9. Small Sample Sizes When Gathering Statistics
Without sufficient statistics, the optimizer may not be able to make informed decisions about the best execution plans for queries. When the sample size is too small or not representative of the full dataset, the resulting statistics may not accurately reflect the true nature of the data.
This can lead to inaccurate cardinality estimates. Misjudged cardinality can, in turn, mislead the optimizer, resulting in it choosing suboptimal execution plans. For example, the optimizer might select a full table scan when an index scan would be more efficient, or it might improperly arrange joins due to incorrect assumptions about data size and distribution.
10. Volatile Data Values
In Oracle databases, volatile data values are those that are temporary or experience high rates of change.
When data values in a column are volatile, the optimizer’s statistics might not accurately reflect the current state of the data at the time of query execution. This discrepancy can lead to a mismatch between the expected and actual data distribution, causing the optimizer to select suboptimal execution plans. A plan optimized for a specific range of values may perform poorly if those values change rapidly and unpredictably.

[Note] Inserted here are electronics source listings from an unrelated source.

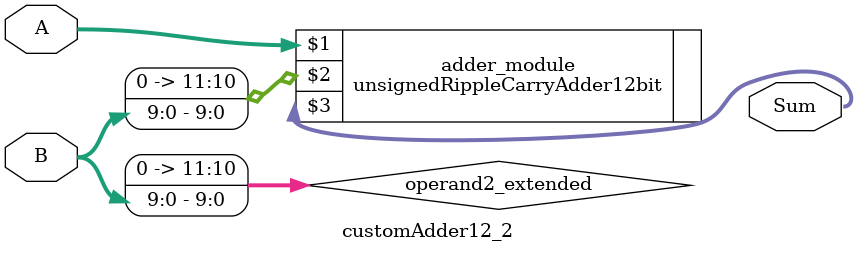
<source format=v>

module customAdder12_2(
                    input [11 : 0] A,
                    input [9 : 0] B,
                    
                    output [12 : 0] Sum
            );

    wire [11 : 0] operand2_extended;
    
    assign operand2_extended =  {2'b0, B};
    
    unsignedRippleCarryAdder12bit adder_module(
        A,
        operand2_extended,
        Sum
    );
    
endmodule
        
</source>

The optimizer faces additional challenges with short-lived data, where values may only exist for a brief period before being updated or deleted. In such cases, the optimizer’s decision-making process, based on statistics gathered during routine intervals, may lag behind the actual data scenario, leading to moments when Oracle changes the execution plan. The reason is that the optimizer attempts to recalibrate its strategy to align with the latest data characteristics.
11. Asynchronous statistics gathering
In Oracle databases, asynchronous statistics gathering is a method used to collect data distribution statistics without interrupting the normal operation of the database. This approach is particularly useful in high-availability environments where minimizing downtime is the primary concern. But, there is always a ‘but’.
The delay in statistics updates caused by asynchronous gathering means that the optimizer may not have the most current data insights when determining the best execution plan. This can result in the selection of plans that are not optimized for the current data distribution. That’s how we get inefficient query performance.